Medication mistakes injure well over 1.5 million Americans every year, and at least a quarter of the errors are preventable, according to the Institute of Medicine. The institute offers the following consumer tips for avoiding medication errors:

  • Maintain a list of prescription and nonprescription drugs, vitamins and other dietary supplements you use. Take that list with you whenever you visit a health care provider.
  • Ask your doctor to write down the drug's name, dose and how to take it. At the pharmacy, make sure those instructions match what's on the bottle you're given.
  • You can ask both the doctor and pharmacist about side effects and how to use the drug.

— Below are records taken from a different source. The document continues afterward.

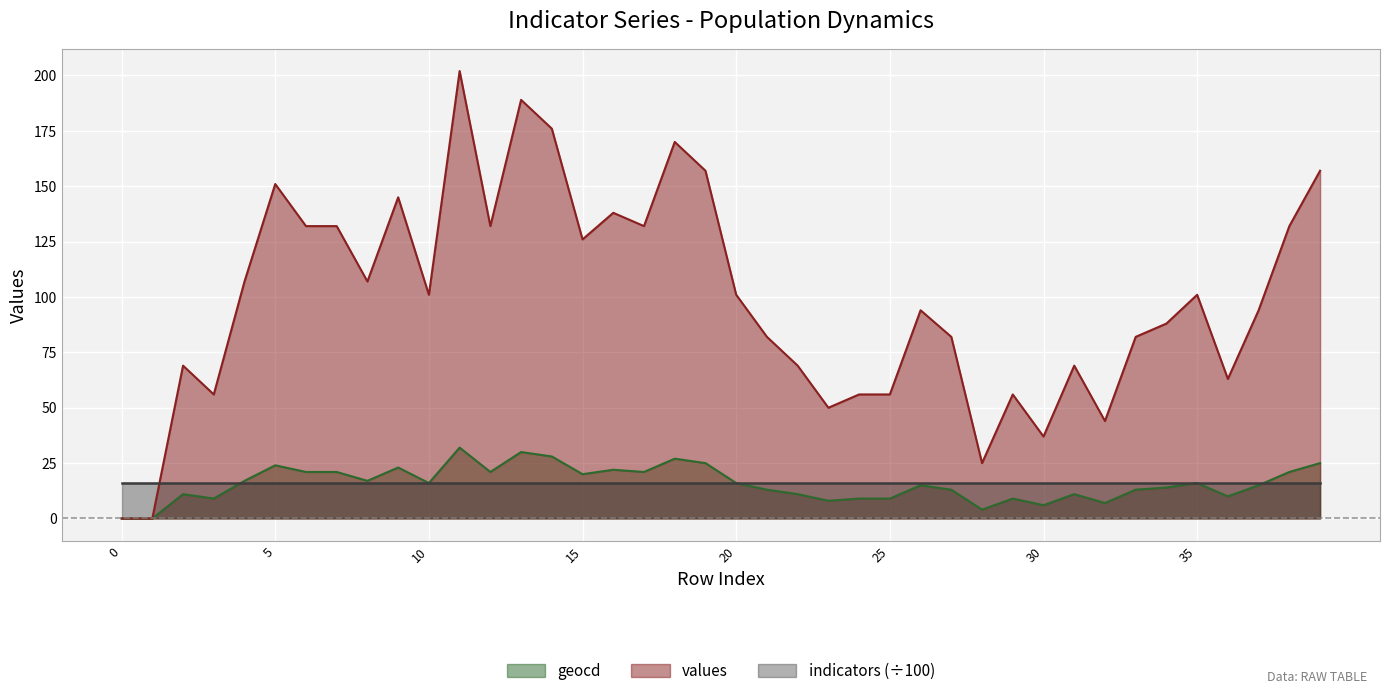

True or false: geocd and values intersect in this chart.

False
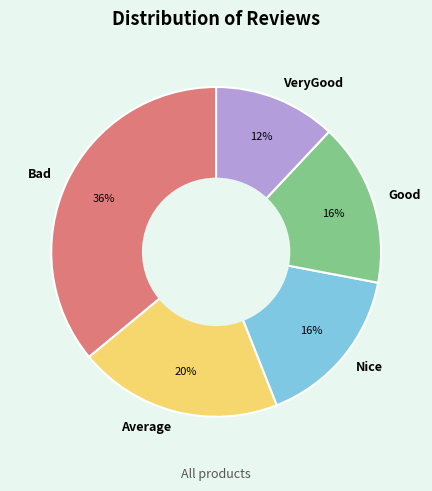

What is the smallest slice in the pie chart?

VeryGood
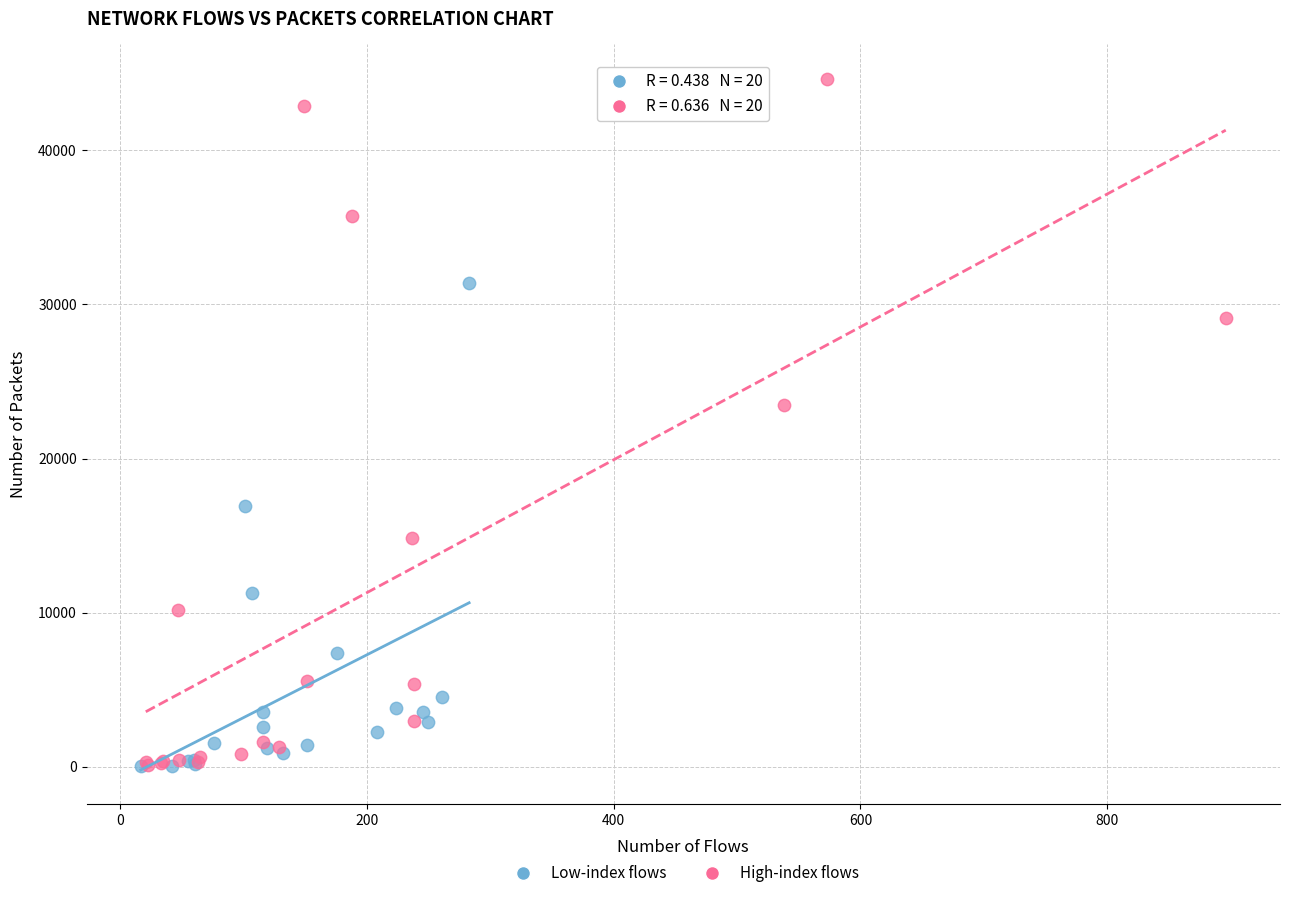

Which series has the largest Y range (max minus min)?

High-index flows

  • Pharmacies often maintain computer records that can flag drugs that will interact dangerously, if you fill all your prescriptions at the same chain.
  • Information leaflets usually come with prescription drugs, but ask the pharmacist for one if you don't receive it.
  • If your pills look different when they're refilled, don't assume the maker changed the size or color — ask the pharmacist why. You could have been given the wrong drug or dose.
  • At the hospital, ask the doctor and nurse what drugs you're being given, why and what effects to expect.
  • Before surgery, ask if there are any medicines you should avoid or stop taking beforehand.
  • Prior to hospital discharge, ask for a list of medications you should be taking at home and how to take them.
  • In the hospital, you have the right to have a relative or other surrogate present whenever you receive medication and cannot monitor that process yourself.